Somos otimistas

Nós, brasileiros, somos naturalmente otimistas. Confiamos piamente em um futuro melhor. Na prática, nossas semanas começam na segunda e, antes que possamos trabalhar ou estudar, ouvimos e lemos a respeito da proliferação do desemprego, da intolerância religiosa, das barbáries de uma cultura racista, dos alarmantes resultados da educação, da inquestionável desigualdade de gênero e ou da economia em crise. Percebemos que, para acabarmos com a corrupção, elegemos corruptos piores que os corruptos anteriores e que, na última semana, alguns deles tentaram se safar dos próprios crimes com uma alteração na lei. Ainda assim, vejam vocês, continuamos a tocar as nossas vidas como se tivéssemos garantia de que o futuro será salvo pelo canto dos intocáveis: “Hoje, é um novo dia de um novo tempo que começou...”

Eu estava convicto de que 2016 se redimiria com pequenos e promissores anúncios. Esmorecido, no entanto, vi a Inglaterra sair da União Europeia, vi acordos de paz serem negados, vi Trump ser eleito, vi o vazamento do Enem, vi o esfarrapado pedido de desculpas da Odebrecht e vi a tragédia da Chapecoense. “Não é possível”, pensei em voz alta. No ano em que ampliei meu significado para a expressão “fim dos tempos”, algo tem que dar certo.

Fui tolo. Dois mil e dezesseis, meus amigos, é implacável. Sinistro como a alta do dólar – que ontem valia R$3,47. E agora, José, que Selic caiu, a reforma mudou, o PIB sumiu, o barco afundou e povo não viu, e agora, José? Não é que não tenhamos visto, é que não somos suficientemente rápidos para acompanhar. Este ano é Usain Bolt e nós, Rubens Barrichello – resguardadas as devidas proporções.

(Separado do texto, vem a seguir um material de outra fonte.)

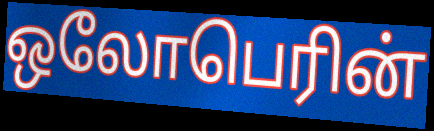
ஒலோபெரின்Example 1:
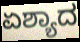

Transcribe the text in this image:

ಏಶ್ಯಾದ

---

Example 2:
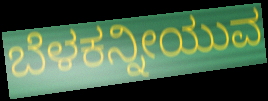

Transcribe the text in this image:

ಬೆಳಕನ್ನೀಯುವ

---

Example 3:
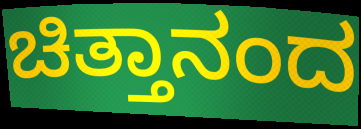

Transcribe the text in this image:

ಚಿತ್ತಾನಂದ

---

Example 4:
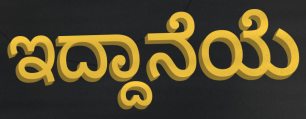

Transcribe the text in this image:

ಇದ್ದಾನೆಯೆ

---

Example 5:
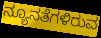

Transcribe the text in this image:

ನ್ಯೂನತೆಗಳಿರುವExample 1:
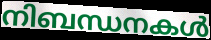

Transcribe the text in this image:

നിബന്ധനകൾ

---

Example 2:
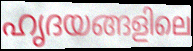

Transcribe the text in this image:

ഹൃദയങ്ങളിലെ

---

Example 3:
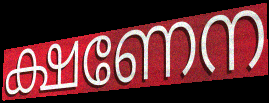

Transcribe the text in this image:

ക്ഷണേന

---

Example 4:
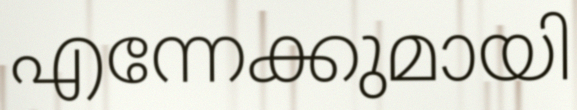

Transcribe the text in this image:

എന്നേക്കുമായി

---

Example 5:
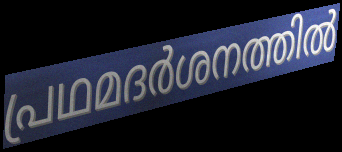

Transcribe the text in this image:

പ്രഥമദർശനത്തിൽ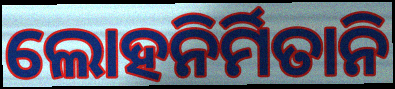
ଲୋହନିର୍ମିତାନି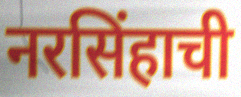
नरसिंहाची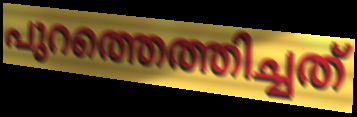
പുറത്തെത്തിച്ചത്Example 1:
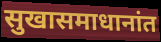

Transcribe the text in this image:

सुखासमाधानांत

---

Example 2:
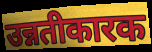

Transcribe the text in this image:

उन्नतीकारक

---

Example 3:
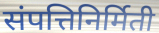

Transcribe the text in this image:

संपत्तिनिर्मिती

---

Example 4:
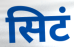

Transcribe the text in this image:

सिटं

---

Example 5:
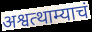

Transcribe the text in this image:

अश्वत्थाम्याचं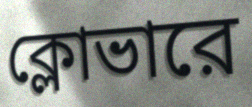
ক্লোভারেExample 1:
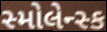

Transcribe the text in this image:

સ્મોલેન્સ્ક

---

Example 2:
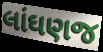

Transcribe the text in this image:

લાંઘણજ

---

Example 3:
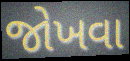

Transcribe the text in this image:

જોખવા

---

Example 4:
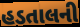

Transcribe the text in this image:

Já abatido, descrente com o mundo, propus-me a reler as histórias que pretendo contar aos meus filhos numa das viradas de ano do futuro que tanto aguardamos. Lembrei-me de Pandora, a mulher de indescritível beleza que se casou com Epimeteu e que, impaciente pela abertura dos presentes, trouxe à terra todos os horrores, pragas e males enviados por Zeus. O marido, ainda assustado, fechou a jarro com tampa, que hoje chamam de “caixa”. Preso lá dentro, ficou apenas o mal que era o destruidor da esperança. Essa, portanto, não murcha, não cansa e não sucumbe a crença. Neste ano, foram-se muitos sonhos, mas voltaram vários nas asas da esperança.

Como ia dizendo, procuramos de forma quase obsessiva as mínimas possibilidades de progresso. Num dos anos mais trágicos dos quais tenho consciência, sou incapaz de não me alegrar e de não esperar por melhoras. Num ano em que presenciei cenas repulsivas, também vi o desenrolar da Lava Jato, a emergência das discussões político-sociais nas redes, a solidariedade do povo num momento de luto, a diminuição do analfabetismo, a melhoria das práticas democráticas e a inegável exuberância da abertura das Olimpíadas.

Depois de uma breve pausa, propus-me a imaginar a conversa na mesa dos adultos, onde os antigos contos mitológicos tornam-se reflexões para a vida real. Em alto e bom tom, pude ouvi-los compartilhar promessas e desejos para o ano seguinte. Todos de branco, como se a cor das roupas influenciasse nos tempos que virão, pareciam querer, do fundo da alma, a paz e o progresso com que sonham desde pequenos.

Definitivamente, hoje não é réveillon. Nesta segunda, antes que possamos estudar ou trabalhar, nós, brasileiros, precisamos nos perguntar: “Se não nós, quem? Se não agora, quando?”. Somos otimistas irreparáveis e talvez devêssemos, além de criar utopias, buscar atingi-las, já que elas nada mais são que inéditos absolutamente viáveis.